おそらくこれがエイリとの最後の別れだと私は思った。失明した犬を両親が飼い続けるわけがないと思ったし、
体力がずいぶん落ちていたからだ。
これに関しては旦那からずいぶん、非難をうけた。「もしJOSHAが失明したら?」
当然、失明しても愛情を持って、接する。「同じ犬なのにかわいそうだ。」
言っていることはわかるのだが、それは誰にも責めることはできない。その犬がその人たちにとって
どんな位置づけにあるのか、価値観の問題なのだから。
ここで、安楽死に関して、訓練士の土生さんと話す機会があった。
たとえば、エイリが頭痛に苦しみ、手の施しようがないのであれば、安楽死も決断しなければならないだろう、と。

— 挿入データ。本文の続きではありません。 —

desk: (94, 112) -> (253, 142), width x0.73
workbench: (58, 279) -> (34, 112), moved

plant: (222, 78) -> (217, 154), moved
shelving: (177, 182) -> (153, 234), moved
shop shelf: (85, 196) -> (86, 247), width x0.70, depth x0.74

でもその時は、飼い主の腕の中で、最後を看取れるような手段がよい、と。
しかし、その事態になったとしても、両親がそうするわけがない。
私もその状態に置かれたとき、そちらを選択できるだろうか?
腕の中で眠りにつく愛犬を最期までみれるだろうか?
それができないからといって、誰にも非難できるものではないと思う。
しかし、両親のエイリに対する思いは私の予想よりもはるかに上回っていた。
失明したことに段々慣れてきたのか、元気になってきた。食事もとるようになった。
目は見えないものの、散歩には行きたがるまでに回復したという。頭痛もないようだ。
どうやら、両親は、このまま目が見えないという障害を持つことになったエイリを飼うことにしたらしい。
私も様子を見に行くことにした。びっくりするほど元気になっていた。
さっそく散歩に連れて行く。広場に行き、ロングリードに切りかえ、離した。元々飼い主を無視して遠くの方まで
行く犬ではなかったのだが、目が見えない分、喜んで走っては行くが、私の場所を確認している。

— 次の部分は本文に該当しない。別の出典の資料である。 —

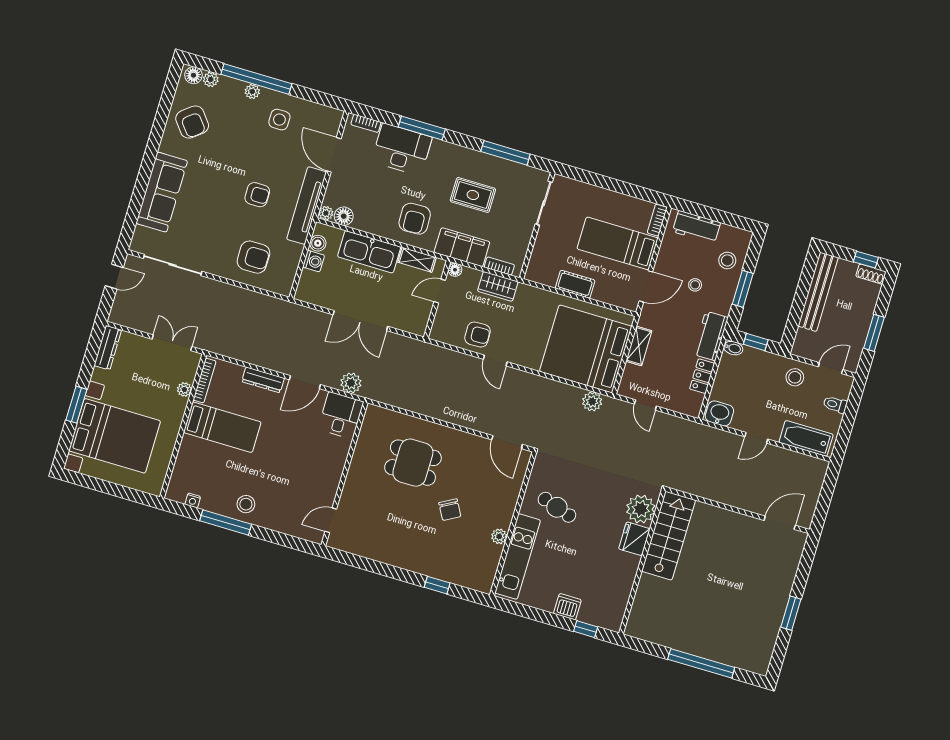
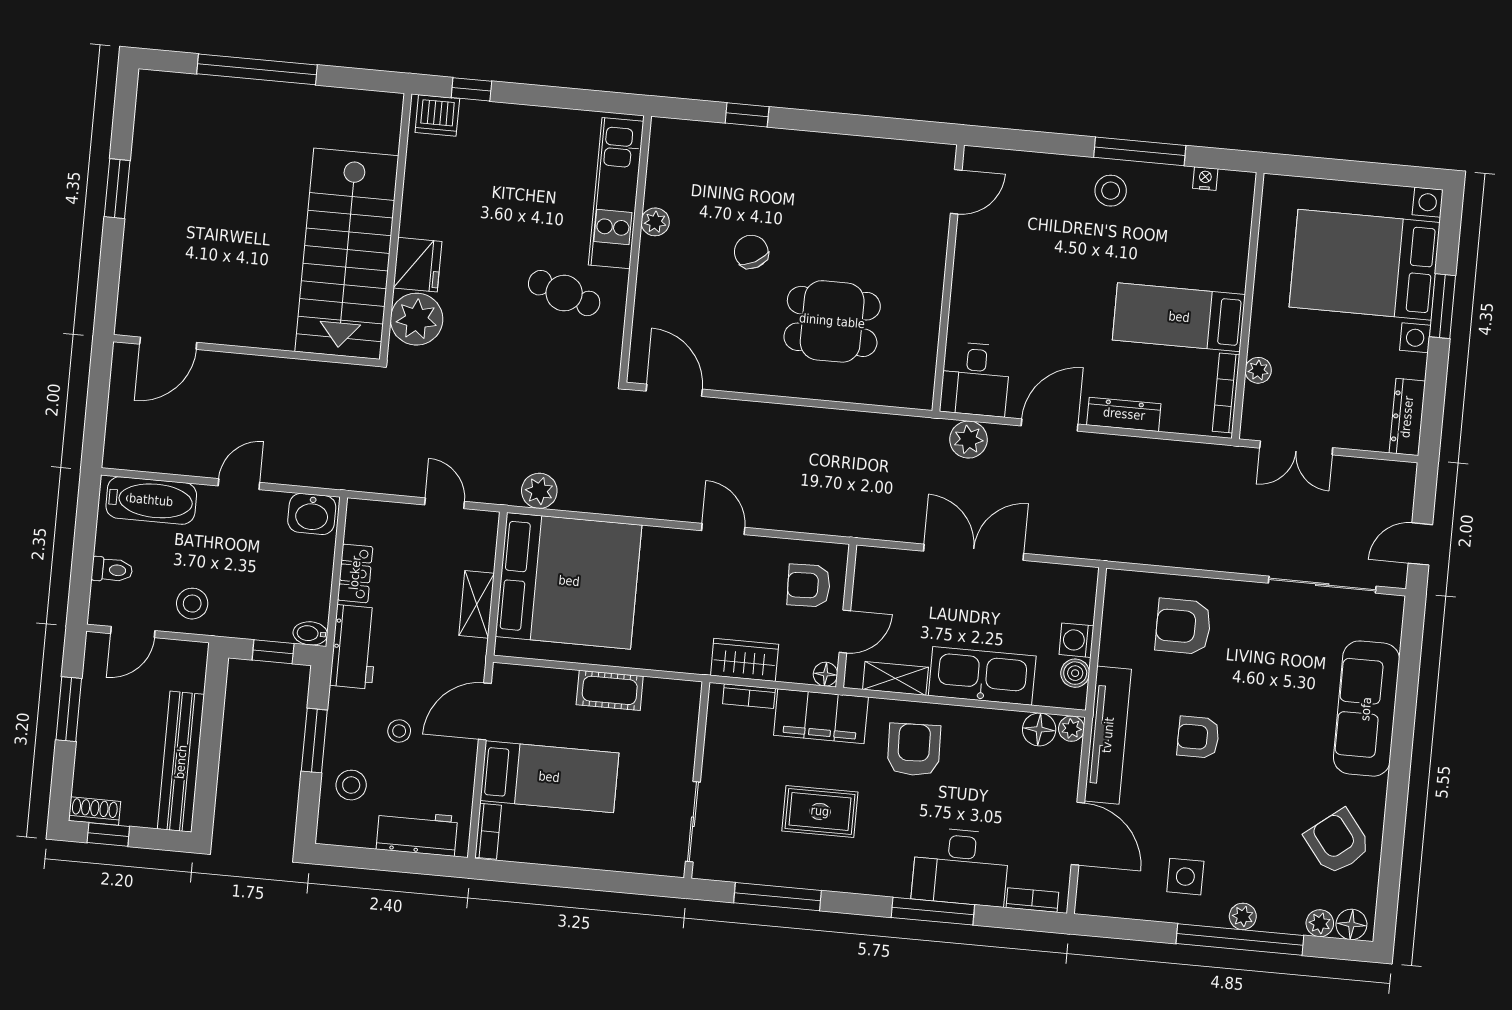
armchair: (478, 335) -> (809, 585), moved
stairs: (669, 536) -> (347, 254), width x1.36, depth x1.51
dishwasher: (567, 607) -> (437, 116), moved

私は走らせては、呼び、走らせては、呼びを繰り返した。
すると声のする方に走ってきて、私に突進してぶつかる。そこで私は考えた。
私にぶつかる前に、お座りをさせることにした。そうしたら私にぶつからなくてすむ。
これは、本人にも理解できたらしく、数回で覚えた。
そして私はある事に気づく。そこには白いボックスがあった。段ボールくらいの大きさだ。
エイリはそれにはぶつからなかったのだが、その存在に気づき、吠えていた。
もしかしたら、少し見えているのでは?と思った。それとも、臭いとか、音の反射などできづくのであろうか?
しかし、目が見えないという事は、もしかしたら人間がそうなることよりも、犬の方が何ともないことなのかもしれない。
臭覚・聴覚が発達しているからだ。
そして帰り道、長い下りの階段にさしかかった。何気なく、選んだ散歩コースだったのだが、階段があることは忘れていた。
しかし、その階段も一緒に下りる。
私はその時、この階段も避けてはいけないのだ、と思った。
階段もそうだが、この子が目が見えないからといって、障害を避けてとおってはいけない、と思った。
今まで通り、目が見えないなりに、いろんな状況に慣れさせることが必要だと思った。
考えてみると犬の方が人間よりもタフにできているようだ。目が見えなくなることによって、人間みたく犬は落ち込まない。
見えないなりに生き続ける。当たり前の話だが、今回の事で、自分自身の生き方についても勇気づけられたような気がした。